Capture with H264 encode and UDP streaming
- Pipeline
GST_DEBUG=WARNING gst-launch-1.0 imxv4l2videosrc imx-capture-mode=5 queue-size=8 ! queue ! \ imxvpuenc_h264 gop-size=120 idr-interval=120 bitrate=5000 me-search-range=3 ! \ perf print-arm-load=true ! queue ! mpegtsmux ! queue ! udpsink sync=false -v
Pipeline output with fps and arm load values
INFO: Timestamp: 1:24:37.232159604; Bps: 618132; fps: 29.4; CPU: 11; INFO: Timestamp: 1:24:38.254458604; Bps: 610727; fps: 29.35; CPU: 9; INFO: Timestamp: 1:24:39.276701270; Bps: 610045; fps: 29.35; CPU: 10; INFO: Timestamp: 1:24:40.291613604; Bps: 614996; fps: 29.58; CPU: 9; INFO: Timestamp: 1:24:41.314474604; Bps: 761279; fps: 29.35; CPU: 10; INFO: Timestamp: 1:24:42.332315604; Bps: 564174; fps: 29.49; CPU: 8; INFO: Timestamp: 1:24:43.352075271; Bps: 559038; fps: 29.44; CPU: 8; INFO: Timestamp: 1:24:44.364384604; Bps: 566705; fps: 29.64; CPU: 8;
We can also see the per element processing time:
Results
- The streaming part doesn't seem to be affecting the framerate.

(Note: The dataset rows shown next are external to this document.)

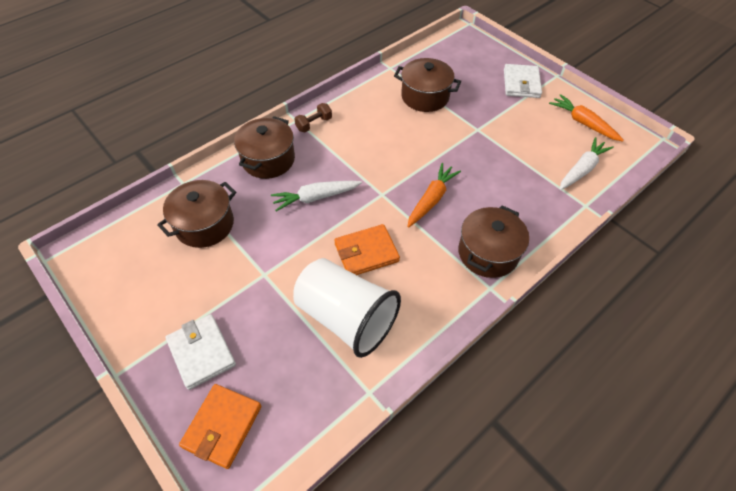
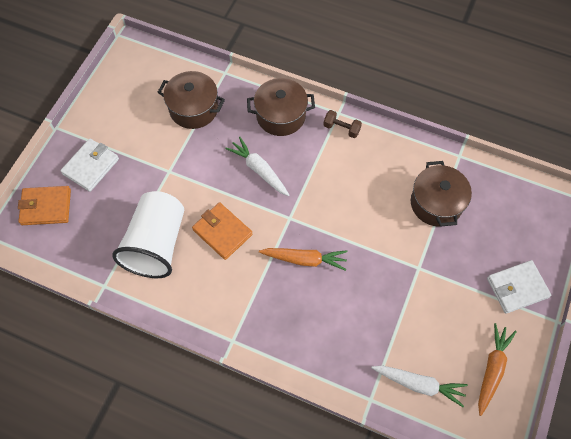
camera: 65 degrees right, 10 degrees up
brown pot [458,205,529,278] -> none

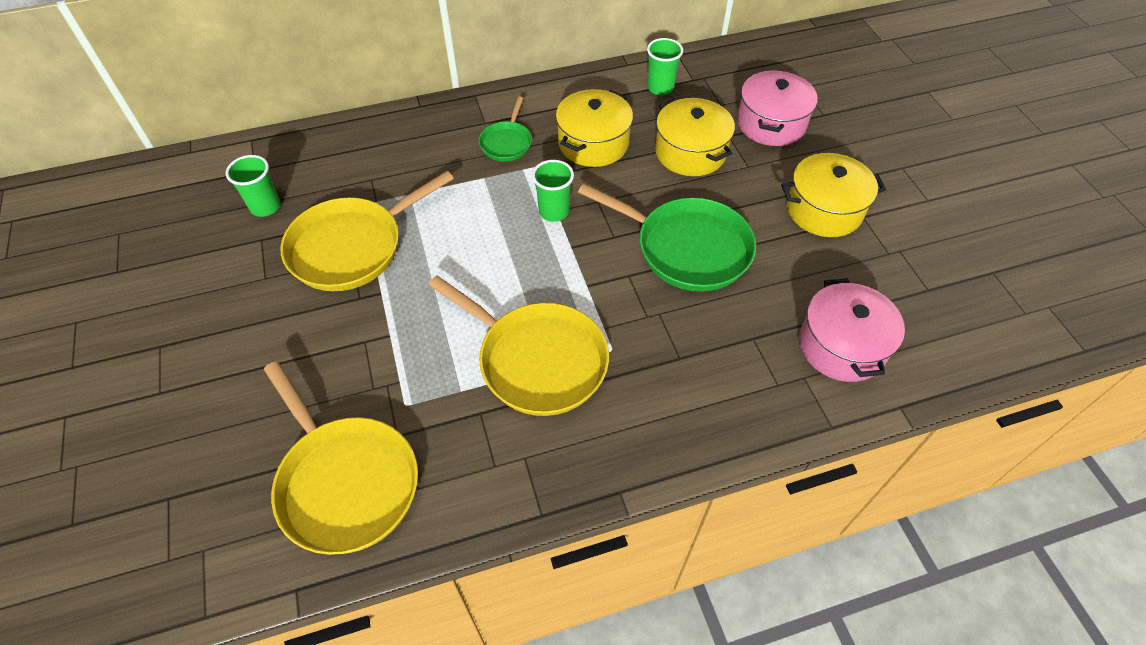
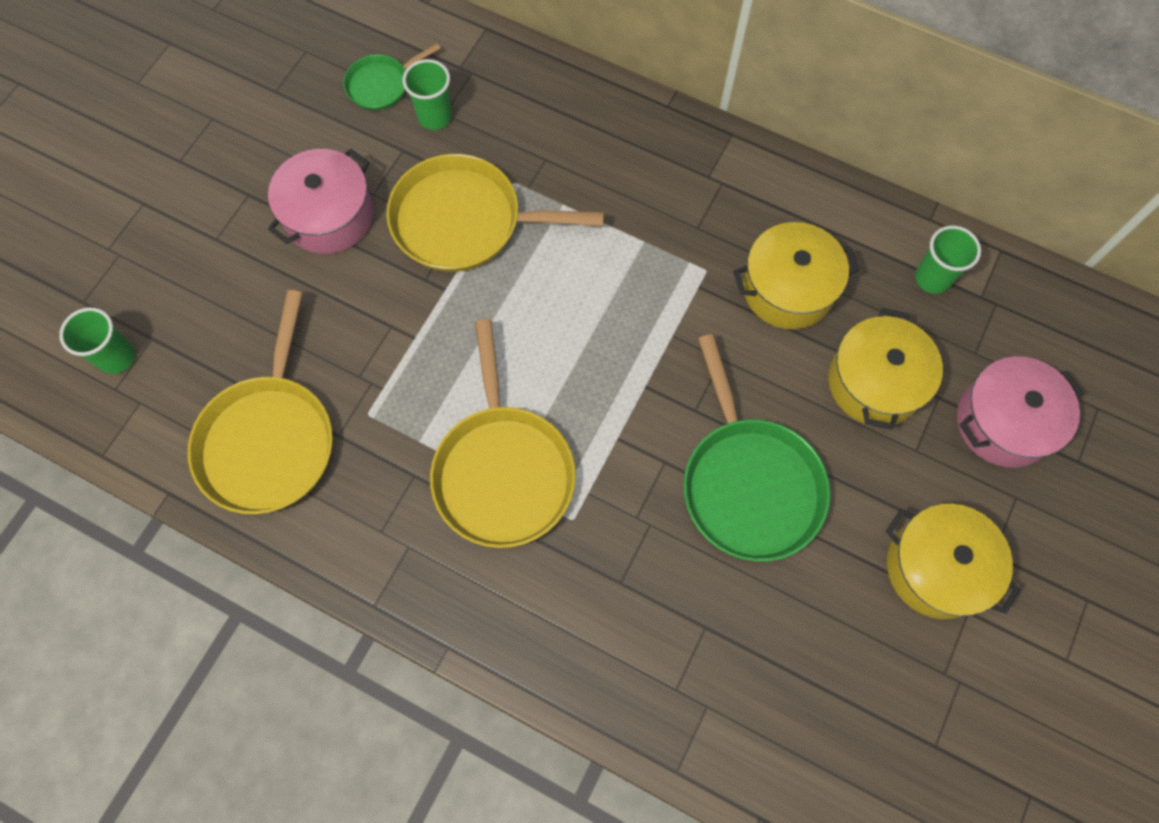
camera: 45 degrees right, 15 degrees up
green pan [479,97,532,161] -> green pan moved to [343,43,441,110]
green cup [532,160,574,222] -> green cup moved to [59,307,135,374]
pink pot [799,278,905,382] -> pink pot moved to [268,149,373,254]

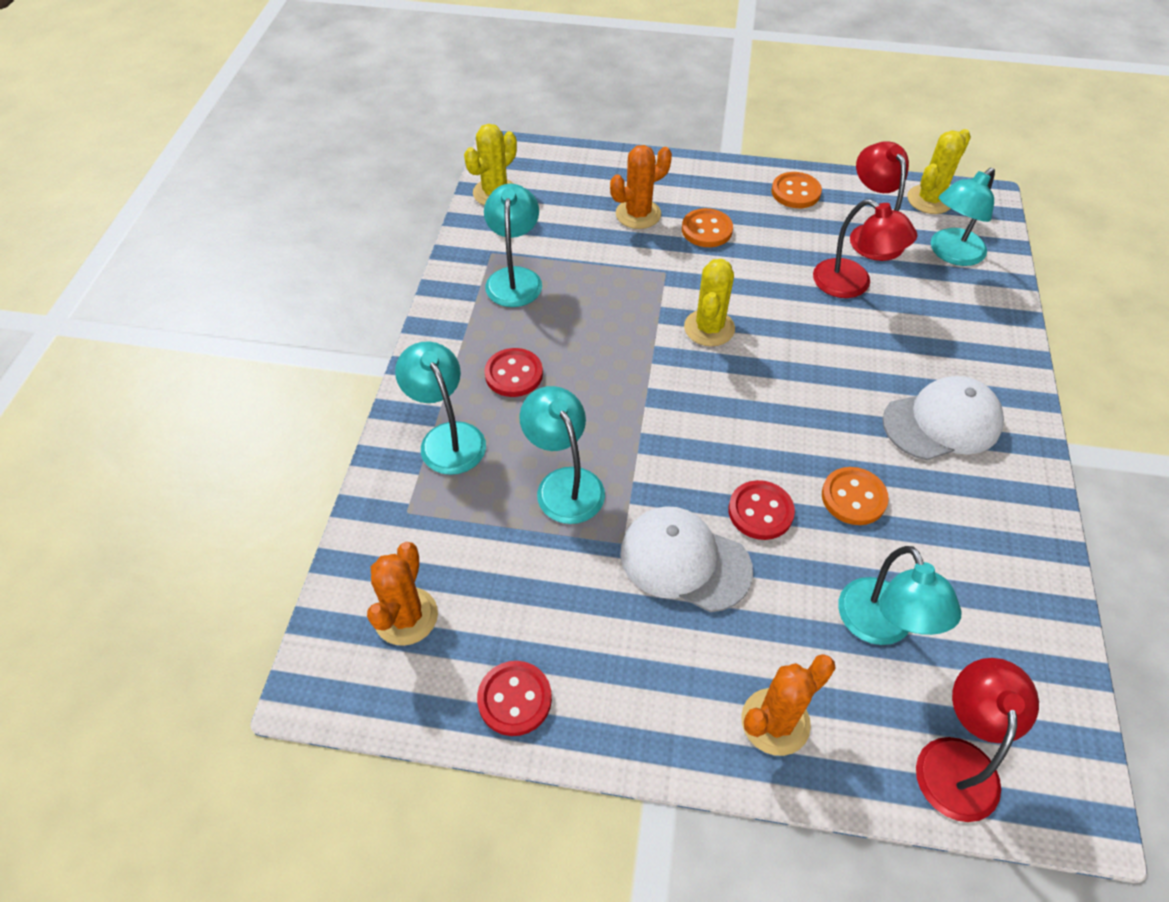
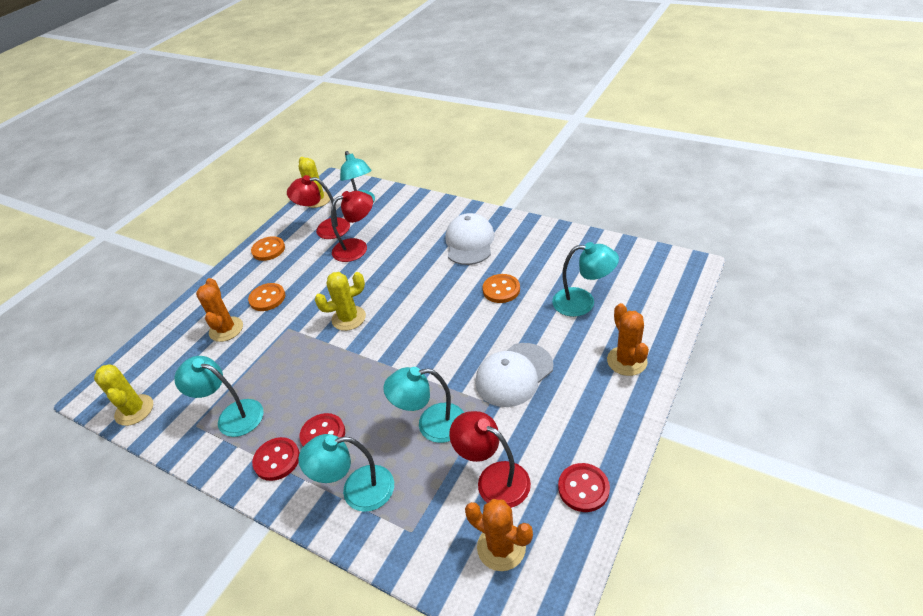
camera: 65 degrees left, 10 degrees down
yellow cactus [684,259,735,346] -> yellow cactus turned 60 degrees counterclockwise [315,272,366,331]
red button [729,480,795,540] -> red button moved to [252,437,300,481]
red lamp [916,658,1039,822] -> red lamp moved to [449,411,531,508]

reducing distance between key frames
This is accomplished by using a smaller GOP and idr-intervals, in this case 15 frames.
- Pipeline
GST_DEBUG=WARNING gst-launch-1.0 imxv4l2videosrc imx-capture-mode=5 queue-size=8 ! queue ! \ imxvpuenc_h264 gop-size=15 idr-interval=15 bitrate=5000 me-search-range=3 ! \ perf print-arm-load=true ! queue ! mpegtsmux ! queue ! udpsink sync=false -v
Pipeline output with fps and arm load values
INFO: Timestamp: 0:13:08.406659759; Bps: 610497; fps: 30.0; CPU: 7; INFO: Timestamp: 0:13:09.406992426; Bps: 624329; fps: 30.0; CPU: 9; INFO: Timestamp: 0:13:10.409770760; Bps: 654854; fps: 29.94; CPU: 9; INFO: Timestamp: 0:13:11.410689760; Bps: 597911; fps: 30.0; CPU: 8; INFO: Timestamp: 0:13:12.417094760; Bps: 600857; fps: 29.82; CPU: 14; INFO: Timestamp: 0:13:13.451022093; Bps: 623654; fps: 30.0; CPU: 11; INFO: Timestamp: 0:13:14.453816760; Bps: 620975; fps: 29.94; CPU: 9; INFO: Timestamp: 0:13:15.456148427; Bps: 637886; fps: 29.94; CPU: 9; INFO: Timestamp: 0:13:16.456602427; Bps: 608855; fps: 30.0; CPU: 7; INFO: Timestamp: 0:13:17.488896427; Bps: 652532; fps: 30.3; CPU: 9;
As can be seen the result is much better.
Results
- Sending keyframes more frequently improved the framerate.